En 2000, les titres du Nasdaq se négociaient, en moyenne, à quelque 70 fois
leurs bénéfices. Actuellement, ce multiple se situe aux environs de 30.

L’expert cite aussi l’exemple du développement récent du commerce électronique: il a fallu cinq ans pour que la part du e-commerce passe de 8 à 15% aux Etats-Unis, alors que cette proportion a ensuite bondi de 15 à 25% au cours de cinq semaines seulement ce printemps. Au vu de ces développements, «les valorisations affichées par les sociétés technologiques apparaissent complètement justifiées» aux yeux de David Older. Cela d’autant plus que les grandes entreprises technologiques ont démontré ces derniers mois qu’elles ne dépendaient pas de l’évolution de la croissance globale pour pouvoir continuer à se développer.

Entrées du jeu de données
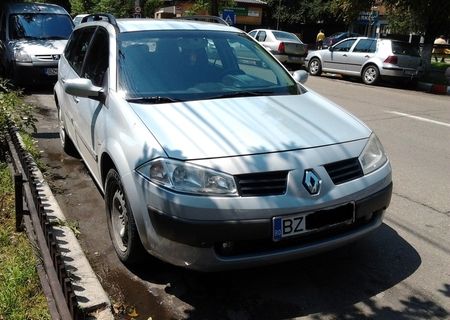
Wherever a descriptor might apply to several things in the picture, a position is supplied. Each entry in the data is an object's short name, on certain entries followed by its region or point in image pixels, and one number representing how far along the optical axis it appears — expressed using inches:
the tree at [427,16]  601.9
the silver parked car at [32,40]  413.1
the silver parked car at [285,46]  788.6
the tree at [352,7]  676.7
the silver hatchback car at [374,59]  616.4
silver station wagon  114.7
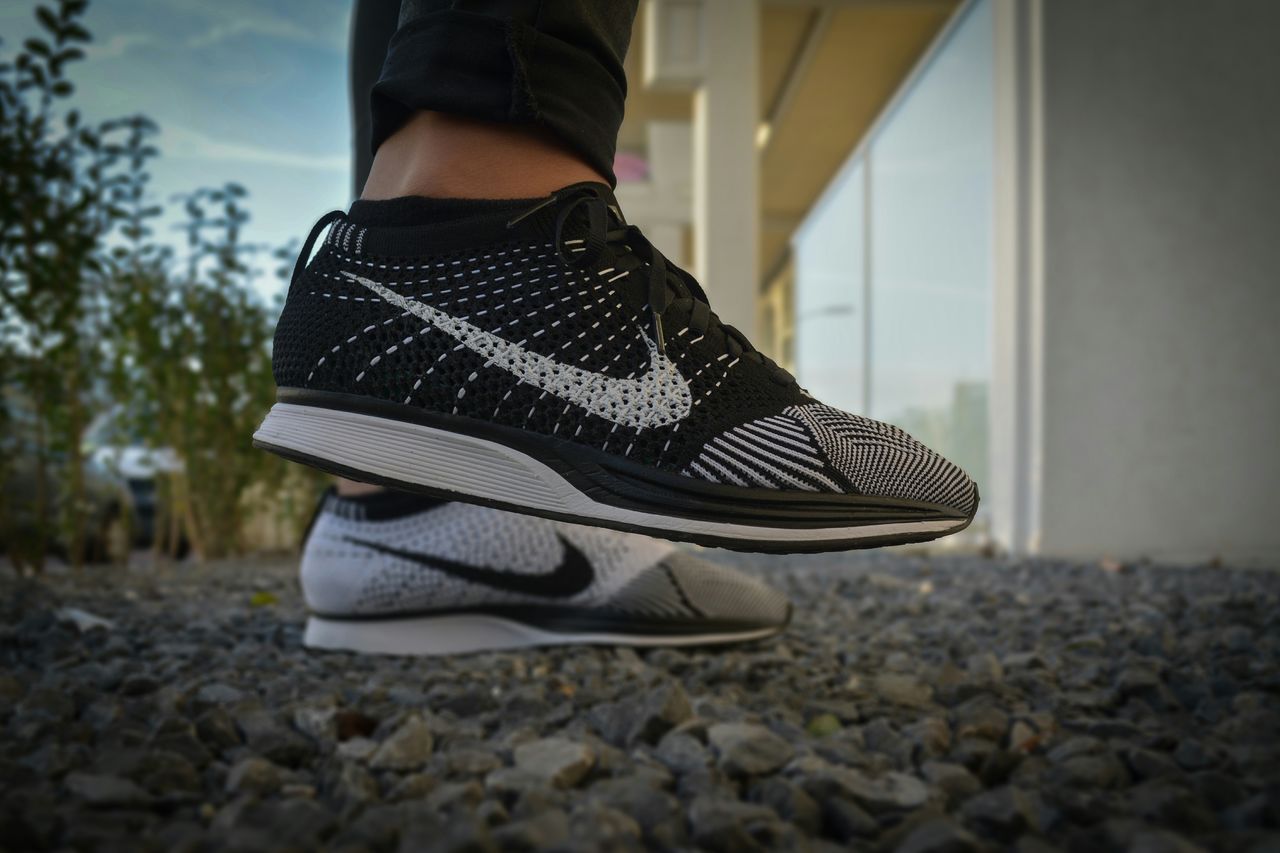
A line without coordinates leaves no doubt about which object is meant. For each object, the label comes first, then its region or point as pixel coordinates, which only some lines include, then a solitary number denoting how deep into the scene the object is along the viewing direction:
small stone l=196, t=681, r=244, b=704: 0.82
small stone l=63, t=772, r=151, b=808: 0.53
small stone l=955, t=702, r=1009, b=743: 0.75
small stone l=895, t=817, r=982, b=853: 0.46
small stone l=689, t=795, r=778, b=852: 0.50
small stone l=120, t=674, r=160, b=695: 0.86
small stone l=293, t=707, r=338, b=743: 0.75
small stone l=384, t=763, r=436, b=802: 0.59
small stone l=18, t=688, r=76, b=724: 0.73
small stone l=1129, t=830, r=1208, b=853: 0.44
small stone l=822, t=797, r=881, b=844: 0.53
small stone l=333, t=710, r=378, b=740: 0.76
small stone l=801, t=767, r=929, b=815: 0.56
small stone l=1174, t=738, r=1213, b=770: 0.63
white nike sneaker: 1.16
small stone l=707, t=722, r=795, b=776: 0.64
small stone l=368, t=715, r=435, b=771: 0.67
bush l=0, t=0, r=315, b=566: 1.98
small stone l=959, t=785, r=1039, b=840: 0.52
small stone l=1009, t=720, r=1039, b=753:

Consigne
Dans l'extrait sur les valorisations des sociétés technologiques, reprenez le passage commençant à "L’expert cite aussi" et se terminant à "à se développer.", en substituant "grimpé" à "bondi".

Tâche réalisée
L’expert cite aussi l’exemple du développement récent du commerce électronique: il a fallu cinq ans pour que la part du e-commerce passe de 8 à 15% aux Etats-Unis, alors que cette proportion a ensuite grimpé de 15 à 25% au cours de cinq semaines seulement ce printemps. Au vu de ces développements, «les valorisations affichées par les sociétés technologiques apparaissent complètement justifiées» aux yeux de David Older. Cela d’autant plus que les grandes entreprises technologiques ont démontré ces derniers mois qu’elles ne dépendaient pas de l’évolution de la croissance globale pour pouvoir continuer à se développer.